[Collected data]
━━━━━━━━━━━━━━━━
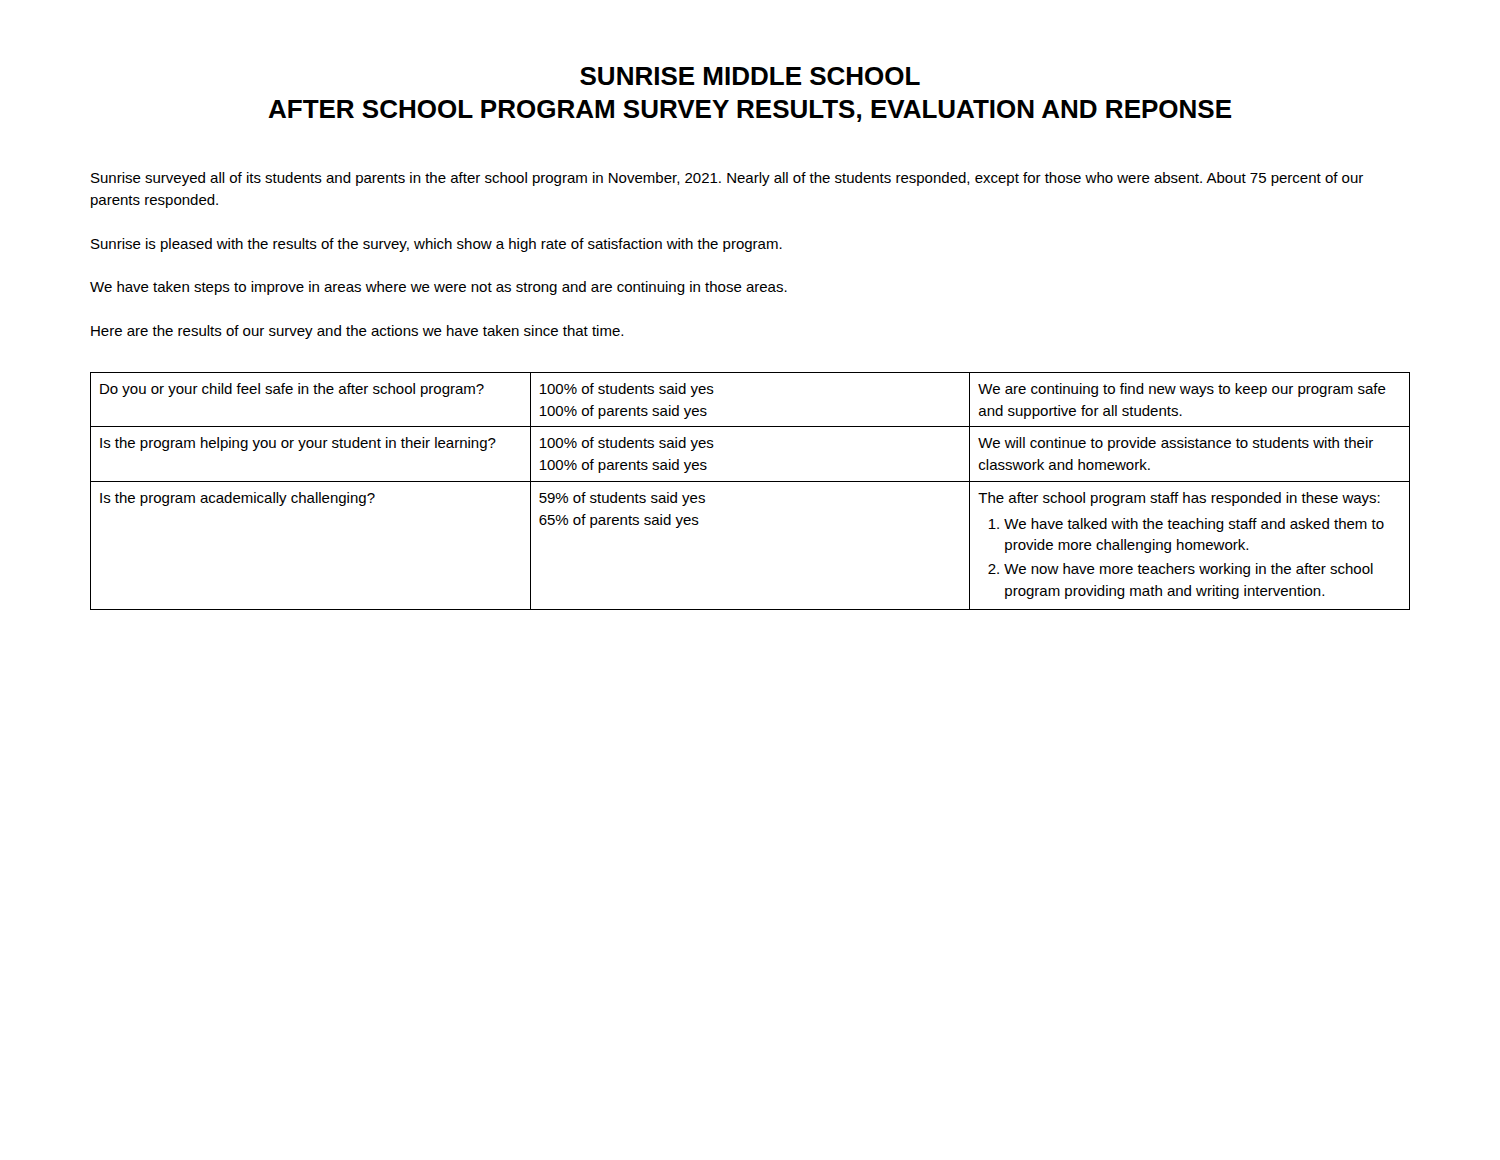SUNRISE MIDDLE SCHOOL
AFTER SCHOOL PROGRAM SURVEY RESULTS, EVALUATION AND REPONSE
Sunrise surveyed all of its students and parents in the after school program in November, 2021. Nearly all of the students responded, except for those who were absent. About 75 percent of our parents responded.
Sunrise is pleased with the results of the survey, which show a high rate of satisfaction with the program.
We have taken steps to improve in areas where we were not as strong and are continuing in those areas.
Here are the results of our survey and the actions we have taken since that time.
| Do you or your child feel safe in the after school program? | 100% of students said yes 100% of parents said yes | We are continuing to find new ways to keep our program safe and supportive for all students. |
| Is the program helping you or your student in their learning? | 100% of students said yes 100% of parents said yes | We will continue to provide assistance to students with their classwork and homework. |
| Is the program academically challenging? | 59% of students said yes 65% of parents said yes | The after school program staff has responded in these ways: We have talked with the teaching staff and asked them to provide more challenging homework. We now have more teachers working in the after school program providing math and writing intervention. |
━━━━━━━━━━━━━━━━
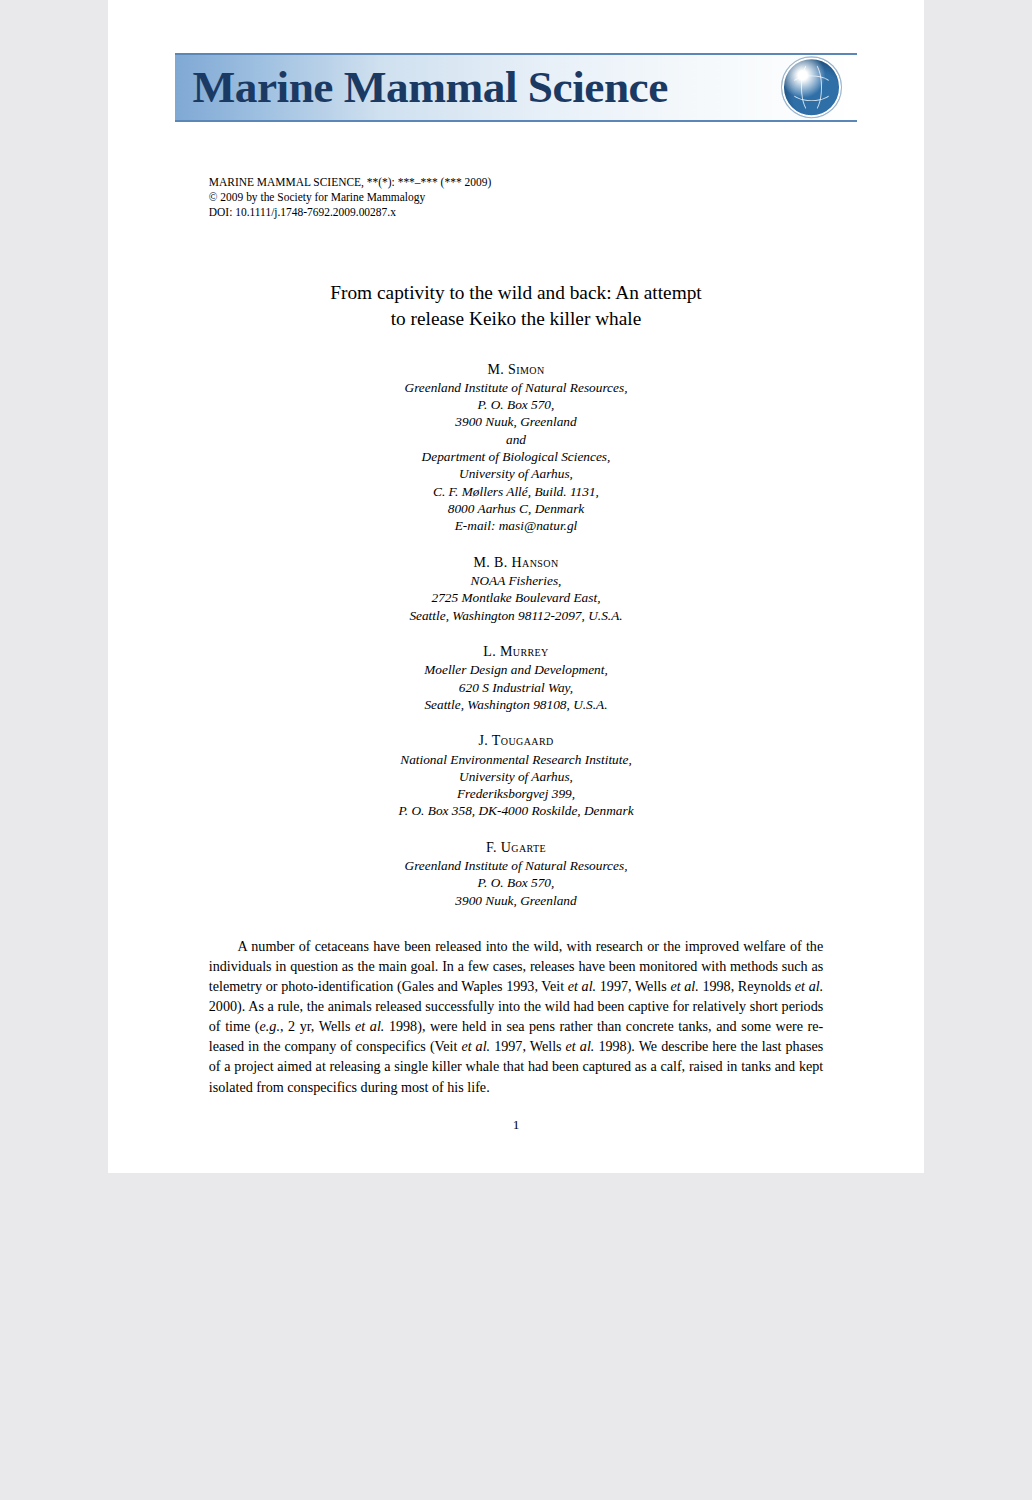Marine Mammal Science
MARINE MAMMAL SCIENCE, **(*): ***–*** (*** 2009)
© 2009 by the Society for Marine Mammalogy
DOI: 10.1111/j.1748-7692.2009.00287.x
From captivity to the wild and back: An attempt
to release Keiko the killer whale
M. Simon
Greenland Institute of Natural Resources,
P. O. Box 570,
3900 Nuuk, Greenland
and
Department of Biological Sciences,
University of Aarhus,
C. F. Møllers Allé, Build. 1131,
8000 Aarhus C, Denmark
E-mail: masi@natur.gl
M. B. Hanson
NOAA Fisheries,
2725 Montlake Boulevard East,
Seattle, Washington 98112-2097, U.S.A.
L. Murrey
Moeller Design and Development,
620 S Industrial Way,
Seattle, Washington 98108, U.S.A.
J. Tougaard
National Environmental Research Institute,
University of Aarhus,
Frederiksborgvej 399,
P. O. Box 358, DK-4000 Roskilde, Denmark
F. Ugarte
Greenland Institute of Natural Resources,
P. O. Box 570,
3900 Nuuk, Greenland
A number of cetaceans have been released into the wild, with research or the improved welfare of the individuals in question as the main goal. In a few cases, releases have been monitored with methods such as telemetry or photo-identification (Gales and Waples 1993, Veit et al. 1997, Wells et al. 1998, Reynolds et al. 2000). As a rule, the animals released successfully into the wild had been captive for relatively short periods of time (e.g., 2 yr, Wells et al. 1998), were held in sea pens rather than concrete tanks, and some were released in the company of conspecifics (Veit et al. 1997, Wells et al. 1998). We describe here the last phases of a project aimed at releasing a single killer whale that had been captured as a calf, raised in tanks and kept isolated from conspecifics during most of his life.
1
━━━━━━━━━━━━━━━━
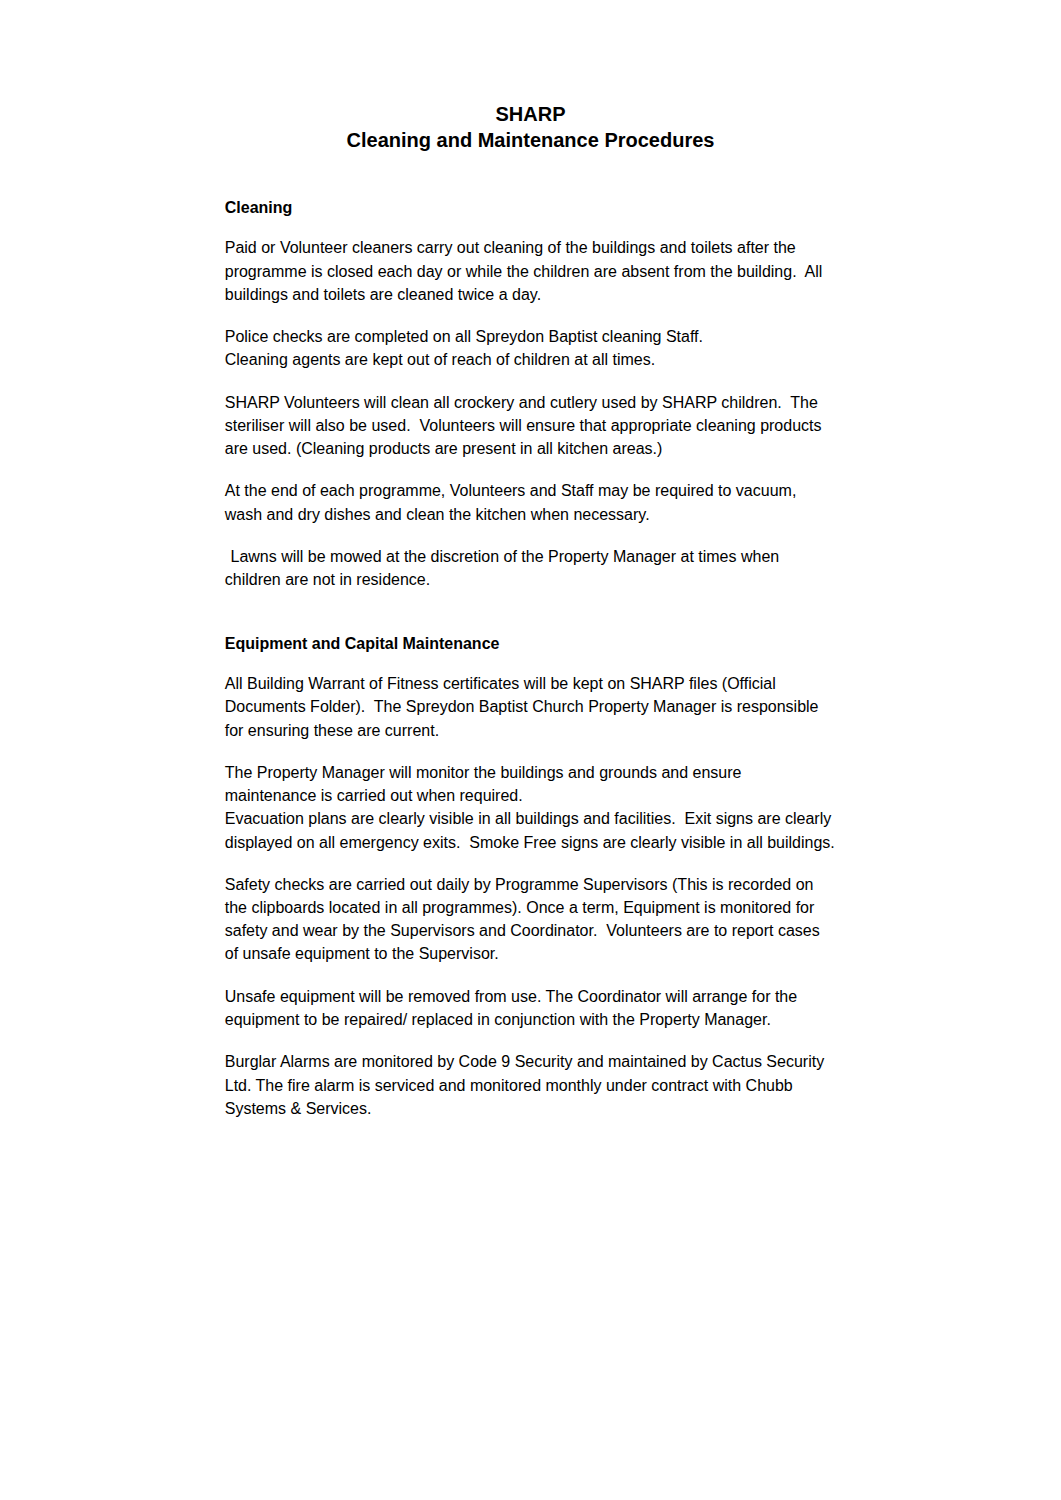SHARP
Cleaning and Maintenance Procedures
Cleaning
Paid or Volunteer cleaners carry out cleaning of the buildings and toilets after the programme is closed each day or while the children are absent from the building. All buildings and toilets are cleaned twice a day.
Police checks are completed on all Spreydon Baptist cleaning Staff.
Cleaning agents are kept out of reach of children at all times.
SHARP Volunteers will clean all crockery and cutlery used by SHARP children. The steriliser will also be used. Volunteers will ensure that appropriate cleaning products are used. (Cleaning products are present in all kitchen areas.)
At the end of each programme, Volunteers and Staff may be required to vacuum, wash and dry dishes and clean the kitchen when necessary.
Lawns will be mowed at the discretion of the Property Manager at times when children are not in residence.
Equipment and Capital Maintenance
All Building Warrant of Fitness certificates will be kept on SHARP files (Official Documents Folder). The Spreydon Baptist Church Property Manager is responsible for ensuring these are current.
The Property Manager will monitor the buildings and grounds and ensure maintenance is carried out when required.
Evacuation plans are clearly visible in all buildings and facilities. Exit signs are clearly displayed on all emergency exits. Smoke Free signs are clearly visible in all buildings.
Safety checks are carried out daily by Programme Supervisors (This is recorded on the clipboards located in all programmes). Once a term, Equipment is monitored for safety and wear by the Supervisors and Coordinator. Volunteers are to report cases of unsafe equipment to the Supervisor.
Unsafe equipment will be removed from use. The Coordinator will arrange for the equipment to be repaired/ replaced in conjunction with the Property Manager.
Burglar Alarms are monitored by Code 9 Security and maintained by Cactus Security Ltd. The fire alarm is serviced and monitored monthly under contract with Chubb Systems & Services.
━━━━━━━━━━━━━━━━
ABOUT THIS TASK: Find each line in the records holding the string "Spreydon" and show it.

OUTPUT OF THE EXERCISE:
Police checks are completed on all Spreydon Baptist cleaning Staff.
All Building Warrant of Fitness certificates will be kept on SHARP files (Official Documents Folder). The Spreydon Baptist Church Property Manager is responsible for ensuring these are current.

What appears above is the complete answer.